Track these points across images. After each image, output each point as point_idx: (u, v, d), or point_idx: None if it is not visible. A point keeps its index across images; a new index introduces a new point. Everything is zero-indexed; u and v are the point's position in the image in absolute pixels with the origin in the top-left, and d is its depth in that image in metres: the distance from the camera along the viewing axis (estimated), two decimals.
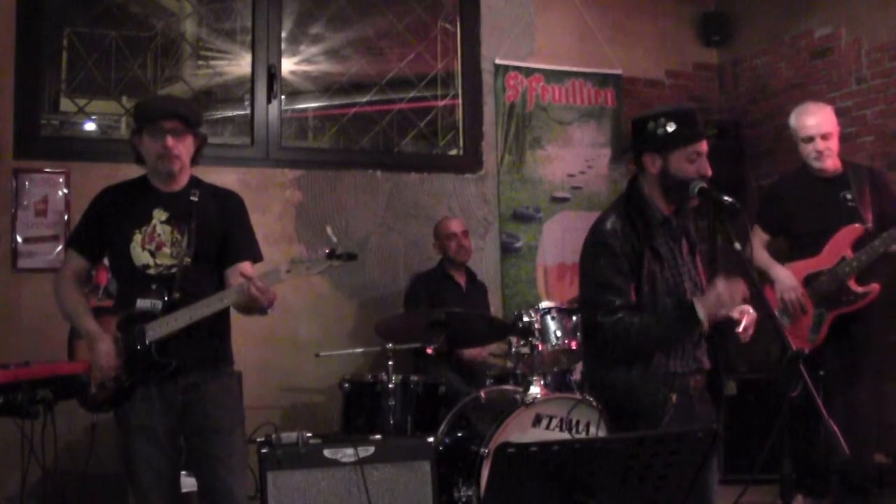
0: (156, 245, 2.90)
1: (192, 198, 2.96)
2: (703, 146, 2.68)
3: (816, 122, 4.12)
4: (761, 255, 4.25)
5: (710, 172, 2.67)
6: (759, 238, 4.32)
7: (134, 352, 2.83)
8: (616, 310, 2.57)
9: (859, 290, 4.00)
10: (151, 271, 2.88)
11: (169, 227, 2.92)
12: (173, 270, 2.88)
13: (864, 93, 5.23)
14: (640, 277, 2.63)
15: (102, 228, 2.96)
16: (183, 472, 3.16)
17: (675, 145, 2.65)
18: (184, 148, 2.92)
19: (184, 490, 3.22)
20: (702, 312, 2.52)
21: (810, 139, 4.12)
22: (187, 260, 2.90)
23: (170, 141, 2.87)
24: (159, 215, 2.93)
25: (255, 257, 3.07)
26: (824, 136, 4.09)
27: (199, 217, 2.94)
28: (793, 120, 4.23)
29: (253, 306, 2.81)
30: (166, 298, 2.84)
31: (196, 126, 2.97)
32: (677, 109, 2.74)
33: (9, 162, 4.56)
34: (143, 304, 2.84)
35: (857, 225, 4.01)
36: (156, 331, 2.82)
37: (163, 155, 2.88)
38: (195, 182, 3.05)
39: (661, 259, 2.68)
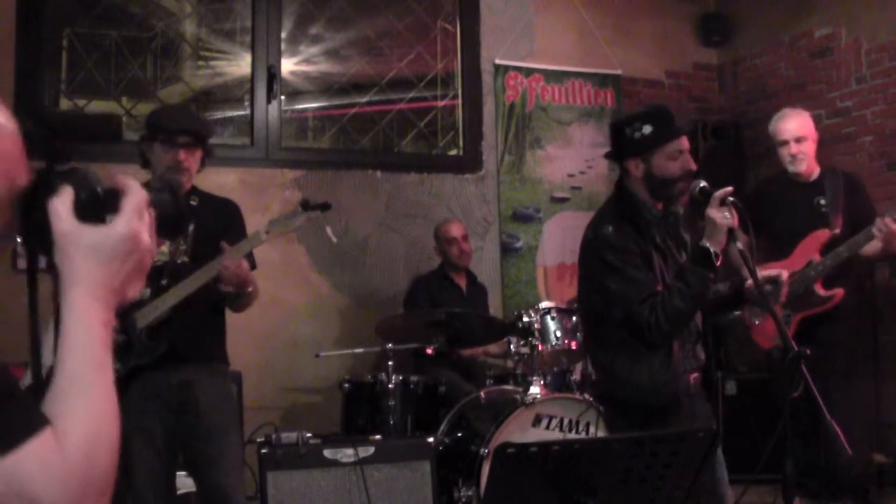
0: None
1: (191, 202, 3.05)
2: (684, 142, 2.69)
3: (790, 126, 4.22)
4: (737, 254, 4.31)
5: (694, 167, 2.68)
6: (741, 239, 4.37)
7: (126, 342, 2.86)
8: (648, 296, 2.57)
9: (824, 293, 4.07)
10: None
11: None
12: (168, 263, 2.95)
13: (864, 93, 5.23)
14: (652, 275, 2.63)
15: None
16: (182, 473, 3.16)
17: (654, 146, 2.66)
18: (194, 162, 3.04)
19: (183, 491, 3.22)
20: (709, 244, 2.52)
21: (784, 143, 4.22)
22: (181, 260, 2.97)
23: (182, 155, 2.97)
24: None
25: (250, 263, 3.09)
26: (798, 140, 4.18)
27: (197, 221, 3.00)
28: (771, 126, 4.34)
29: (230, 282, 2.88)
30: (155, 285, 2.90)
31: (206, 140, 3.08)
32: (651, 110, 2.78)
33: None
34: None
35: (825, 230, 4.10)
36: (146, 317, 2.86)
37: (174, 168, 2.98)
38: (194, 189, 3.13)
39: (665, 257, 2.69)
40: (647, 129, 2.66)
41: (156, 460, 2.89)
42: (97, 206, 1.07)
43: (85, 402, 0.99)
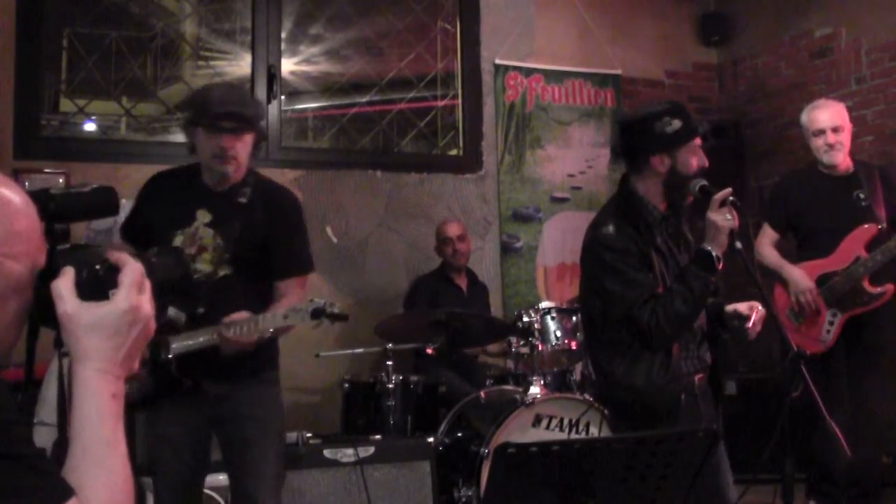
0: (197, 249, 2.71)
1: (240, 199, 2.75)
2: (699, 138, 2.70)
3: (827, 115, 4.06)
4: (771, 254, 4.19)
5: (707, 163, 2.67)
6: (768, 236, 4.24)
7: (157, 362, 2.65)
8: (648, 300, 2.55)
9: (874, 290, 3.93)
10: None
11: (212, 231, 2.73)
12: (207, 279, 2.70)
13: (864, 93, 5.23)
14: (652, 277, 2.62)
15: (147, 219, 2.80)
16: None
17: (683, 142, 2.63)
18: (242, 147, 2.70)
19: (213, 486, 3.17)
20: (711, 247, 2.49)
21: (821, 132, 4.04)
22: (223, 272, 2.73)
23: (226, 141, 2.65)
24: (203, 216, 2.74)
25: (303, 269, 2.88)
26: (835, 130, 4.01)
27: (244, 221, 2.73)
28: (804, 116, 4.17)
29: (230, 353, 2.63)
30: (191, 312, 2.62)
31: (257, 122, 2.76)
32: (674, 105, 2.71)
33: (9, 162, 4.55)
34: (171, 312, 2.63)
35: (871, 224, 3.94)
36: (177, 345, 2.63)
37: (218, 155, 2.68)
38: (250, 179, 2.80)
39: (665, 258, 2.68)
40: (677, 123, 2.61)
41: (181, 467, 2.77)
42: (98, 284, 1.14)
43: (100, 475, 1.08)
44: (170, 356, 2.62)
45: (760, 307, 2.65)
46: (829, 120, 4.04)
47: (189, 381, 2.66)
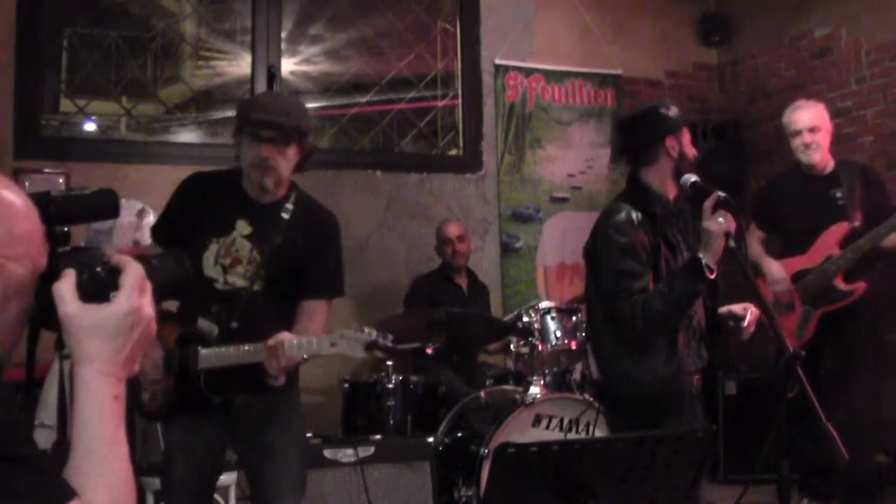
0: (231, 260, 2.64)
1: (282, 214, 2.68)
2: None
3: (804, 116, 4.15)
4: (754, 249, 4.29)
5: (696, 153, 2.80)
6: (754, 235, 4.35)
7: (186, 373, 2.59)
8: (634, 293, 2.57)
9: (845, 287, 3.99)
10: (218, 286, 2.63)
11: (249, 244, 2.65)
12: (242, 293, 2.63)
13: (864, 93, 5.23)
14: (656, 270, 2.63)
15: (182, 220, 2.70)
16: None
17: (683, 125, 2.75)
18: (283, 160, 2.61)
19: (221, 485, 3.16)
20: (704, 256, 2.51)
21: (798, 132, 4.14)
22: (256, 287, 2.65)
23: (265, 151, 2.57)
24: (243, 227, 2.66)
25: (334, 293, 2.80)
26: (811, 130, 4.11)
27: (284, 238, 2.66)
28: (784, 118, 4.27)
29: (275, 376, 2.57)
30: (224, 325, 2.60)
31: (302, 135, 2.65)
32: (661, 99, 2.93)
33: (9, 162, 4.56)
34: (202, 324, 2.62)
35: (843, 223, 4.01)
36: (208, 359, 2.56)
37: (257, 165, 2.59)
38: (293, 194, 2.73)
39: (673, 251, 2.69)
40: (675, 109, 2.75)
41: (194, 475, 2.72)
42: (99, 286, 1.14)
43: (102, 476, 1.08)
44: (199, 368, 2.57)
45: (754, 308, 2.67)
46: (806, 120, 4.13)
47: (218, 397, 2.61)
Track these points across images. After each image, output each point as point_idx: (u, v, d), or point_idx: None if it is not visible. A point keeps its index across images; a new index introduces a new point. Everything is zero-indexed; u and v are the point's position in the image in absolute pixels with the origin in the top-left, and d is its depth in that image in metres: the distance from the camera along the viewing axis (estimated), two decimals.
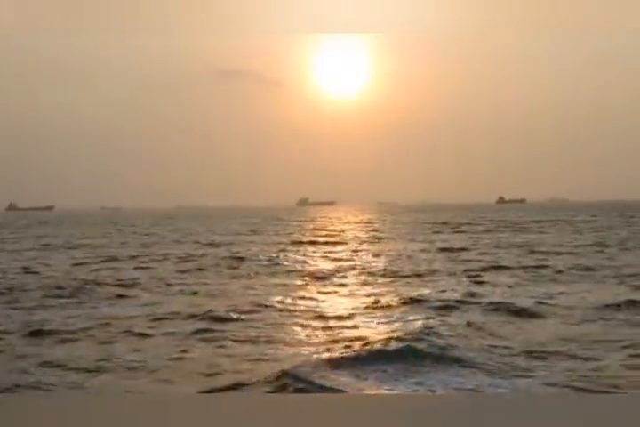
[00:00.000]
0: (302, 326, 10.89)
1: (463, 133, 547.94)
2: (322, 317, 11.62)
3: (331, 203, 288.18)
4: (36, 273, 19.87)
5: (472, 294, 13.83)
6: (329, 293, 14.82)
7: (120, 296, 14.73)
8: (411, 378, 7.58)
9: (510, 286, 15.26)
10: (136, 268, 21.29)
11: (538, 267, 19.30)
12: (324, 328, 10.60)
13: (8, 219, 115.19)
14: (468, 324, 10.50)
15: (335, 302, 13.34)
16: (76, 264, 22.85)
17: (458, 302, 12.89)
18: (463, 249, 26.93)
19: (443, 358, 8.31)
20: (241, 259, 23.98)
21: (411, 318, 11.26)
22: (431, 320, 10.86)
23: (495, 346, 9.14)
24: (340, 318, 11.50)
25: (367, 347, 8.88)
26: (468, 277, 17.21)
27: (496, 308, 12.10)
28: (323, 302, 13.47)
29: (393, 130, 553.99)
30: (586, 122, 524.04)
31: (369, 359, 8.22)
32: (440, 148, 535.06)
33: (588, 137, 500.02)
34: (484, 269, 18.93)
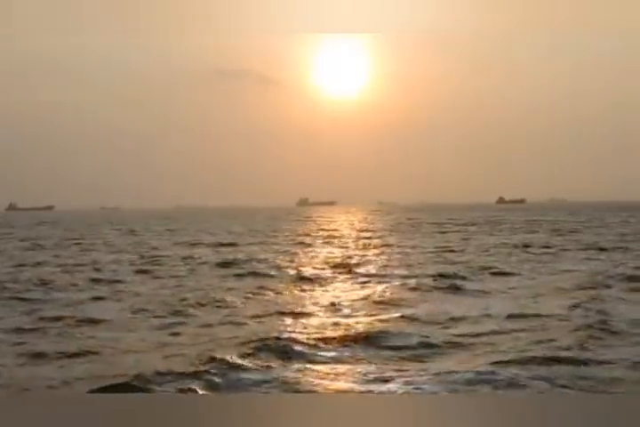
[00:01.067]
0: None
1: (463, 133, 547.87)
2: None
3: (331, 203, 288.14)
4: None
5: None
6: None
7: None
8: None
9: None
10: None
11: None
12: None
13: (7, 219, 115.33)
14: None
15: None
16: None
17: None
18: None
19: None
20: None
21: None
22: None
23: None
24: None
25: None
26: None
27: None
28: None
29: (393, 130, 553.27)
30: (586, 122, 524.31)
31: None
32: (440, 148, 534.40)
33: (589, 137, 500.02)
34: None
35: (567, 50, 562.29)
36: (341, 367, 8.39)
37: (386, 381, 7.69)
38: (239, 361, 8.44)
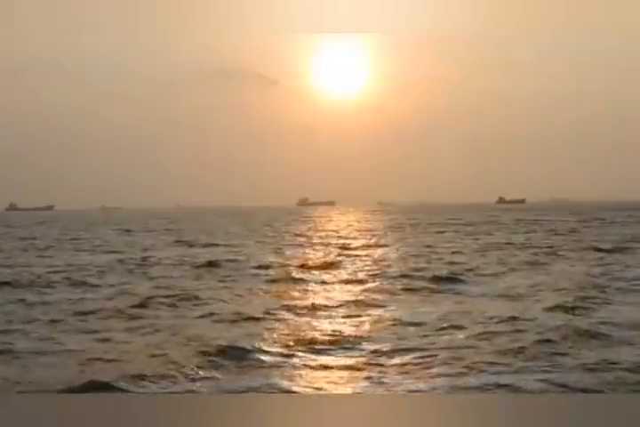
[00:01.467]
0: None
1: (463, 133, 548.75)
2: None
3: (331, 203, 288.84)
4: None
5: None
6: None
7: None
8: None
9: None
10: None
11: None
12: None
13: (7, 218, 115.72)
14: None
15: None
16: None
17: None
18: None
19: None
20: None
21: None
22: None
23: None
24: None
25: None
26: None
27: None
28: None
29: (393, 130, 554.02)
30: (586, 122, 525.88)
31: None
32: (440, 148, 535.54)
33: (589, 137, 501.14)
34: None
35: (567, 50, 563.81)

◆ ◆ ◆ ◆ ◆

# AIM OF THE TASK
Retype verbatim only the lines beginning with the line that contains "33: (588, 137, 500.02)" and ending with the last line of the listing above; pictures are to be excluded.

# OUTPUT BELOW
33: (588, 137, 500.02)
34: (484, 269, 18.93)
[00:01.067]
0: None
1: (463, 133, 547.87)
2: None
3: (331, 203, 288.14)
4: None
5: None
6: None
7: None
8: None
9: None
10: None
11: None
12: None
13: (7, 219, 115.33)
14: None
15: None
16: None
17: None
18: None
19: None
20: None
21: None
22: None
23: None
24: None
25: None
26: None
27: None
28: None
29: (393, 130, 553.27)
30: (586, 122, 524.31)
31: None
32: (440, 148, 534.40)
33: (589, 137, 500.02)
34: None
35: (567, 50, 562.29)
36: (341, 367, 8.39)
37: (386, 381, 7.69)
38: (239, 361, 8.44)
[00:01.467]
0: None
1: (463, 133, 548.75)
2: None
3: (331, 203, 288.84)
4: None
5: None
6: None
7: None
8: None
9: None
10: None
11: None
12: None
13: (7, 218, 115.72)
14: None
15: None
16: None
17: None
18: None
19: None
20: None
21: None
22: None
23: None
24: None
25: None
26: None
27: None
28: None
29: (393, 130, 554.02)
30: (586, 122, 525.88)
31: None
32: (440, 148, 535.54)
33: (589, 137, 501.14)
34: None
35: (567, 50, 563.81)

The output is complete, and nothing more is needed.